Brady Urological Institute, Johns Hopkins Medical Institutions, Baltimore, MD 21224, USA.
Urology. 2011 Apr;77(4):957-62. doi: 10.1016/j.urology.2010.12.011. Epub 2011 Feb 18.
To examine the risk of postoperative hernia development in men undergoing transperitoneal and extraperitoneal laparoscopic radical prostatectomy (LRP). Open radical retropubic prostatectomy increases the risk of postoperative inguinal hernia development within the first 2 postoperative years. It is less clear to what extent minimally invasive radical prostatectomy techniques affect the incidence of hernia development.
A total of 651 LRP patients were mailed follow-up surveys regarding hernia development. Of these 651 patients, 378 responded (58%). Of the 378 patients, 308 had complete medical records for review. The mean follow-up for the fully evaluable cohort was 33.9 months (median 29.5, range 3-87). The potential risk factors for hernia (ie, previous hernia, age, surgical approach, pelvic lymph node dissection, bladder neck contracture, and operative time) were evaluated as categorical and/or continuous variables and using the univariate Cox proportional hazard ratio and Kaplan-Meier analyses. Preoperatively diagnosed inguinal hernias were repaired laparoscopically at LRP.
The incidence of postoperative inguinal hernia was 5.2% (16 of 308). After transperitoneal LRP (n = 122), 7.4% (9/122) reported an inguinal hernia, a few (29%) of which occurred within 2 years after LRP. After extraperitoneal LRP (n = 186), only 3.8% (7/186) reported an inguinal hernia, all of which occurred within 2 years after LRP. Kaplan-Meier analysis, however, demonstrated no effect of the surgical approach on the inguinal hernia incidence (P = .65). No risk factor was significantly associated with the postoperative hernia risk. One incisional hernia was noted (0.3%, 1 of 308), at a 5-mm extraperitoneal port site.
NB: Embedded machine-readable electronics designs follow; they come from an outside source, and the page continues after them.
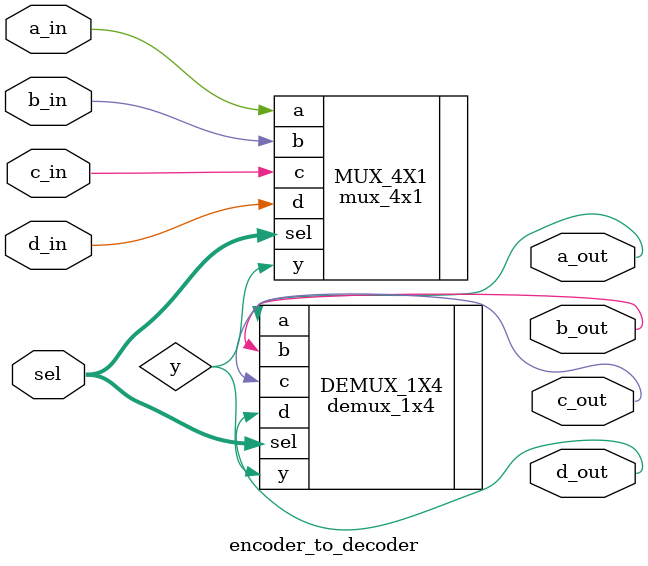
<source format=v>
`include "../mux-4x1/mux-4x1.v"
`include "../demux-1x4/demux-1x4.v"
module encoder_to_decoder(
    input  a_in, b_in, c_in, d_in,      // 4 Inputs
    input  [1:0] sel,                   // Select
    output a_out, b_out, c_out, d_out   // 4 Output
);

wire  y;

mux_4x1 MUX_4X1 (
    .a(a_in), .b(b_in), .c(c_in), .d(d_in),
    .sel(sel),
    .y(y)
);

demux_1x4 DEMUX_1X4 (
    .y(y),
    .sel(sel),
    .a(a_out), .b(b_out), .c(c_out), .d(d_out)
);

endmodule

</source>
Of the 308 men in the present study, 21 (6.8%) had undergone synchronous hernia repair, with no recurrences.
The incidence of inguinal hernia after LRP was similar, regardless of the laparoscopic approach, and was comparable or lower than the risk noted in published open radical retropubic prostatectomy series. No specific risk factors for post-LRP inguinal hernia development were identified.
探讨经腹腔和腹膜外腹腔镜根治性前列腺切除术(LRP)后男性术后疝发展的风险。开放式根治性耻骨后前列腺切除术增加了术后 2 年内腹股沟疝发展的风险。微创根治性前列腺切除术技术对疝发展的影响程度尚不清楚。
对 651 例 LRP 患者进行了疝发展的随访调查。在这 651 名患者中,有 378 名(58%)做出了回应。在 378 名患者中,有 308 名有完整的病历可供审查。完全评估队列的平均随访时间为 33.9 个月(中位数为 29.5,范围为 3-87)。疝的潜在危险因素(即既往疝、年龄、手术途径、盆腔淋巴结清扫术、膀胱颈挛缩和手术时间)作为分类和/或连续变量进行评估,并使用单变量 Cox 比例风险比和 Kaplan-Meier 分析。术前诊断为腹股沟疝的患者在 LRP 时行腹腔镜修补术。
术后腹股沟疝的发生率为 5.2%(308 例中有 16 例)。经腹腔 LRP(n=122)后,7.4%(9/122)报告有腹股沟疝,其中少数(29%)发生在 LRP 后 2 年内。经腹膜外 LRP(n=186)后,仅 3.8%(7/186)报告有腹股沟疝,均发生在 LRP 后 2 年内。然而,Kaplan-Meier 分析表明,手术途径对腹股沟疝的发生率没有影响(P=0.65)。没有风险因素与术后疝风险显著相关。在本研究的 308 名男性中,有 1 名(0.3%,1/308)发生切口疝,位于腹膜外 5mm 端口部位。在本研究的 308 名男性中,有 21 名(6.8%)同时行疝修补术,无复发。
LRP 后腹股沟疝的发生率与腹腔镜途径无关,与已发表的开放式根治性耻骨后前列腺切除术系列相似,或更低。未发现 LRP 后腹股沟疝发展的特定危险因素。